▶ **Exercise requirements**: Which lines in the data below contain the word "комнатные"? Copy each of them.

▶ **Provided records**:
+ + + +
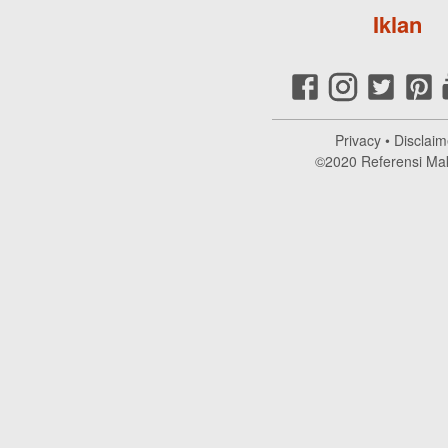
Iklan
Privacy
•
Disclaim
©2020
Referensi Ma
+ + + +
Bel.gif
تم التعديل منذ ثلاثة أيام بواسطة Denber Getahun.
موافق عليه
+ + + +
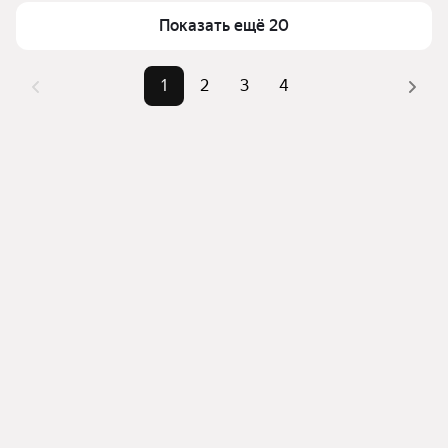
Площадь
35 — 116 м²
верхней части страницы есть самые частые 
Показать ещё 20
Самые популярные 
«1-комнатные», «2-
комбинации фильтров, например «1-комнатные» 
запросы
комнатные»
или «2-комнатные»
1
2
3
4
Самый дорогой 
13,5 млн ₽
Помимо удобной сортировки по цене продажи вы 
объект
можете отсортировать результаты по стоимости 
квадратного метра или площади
+ + + +
▶ **Reply**:
«1-комнатные», «2-
комбинации фильтров, например «1-комнатные» 
комнатные»
или «2-комнатные»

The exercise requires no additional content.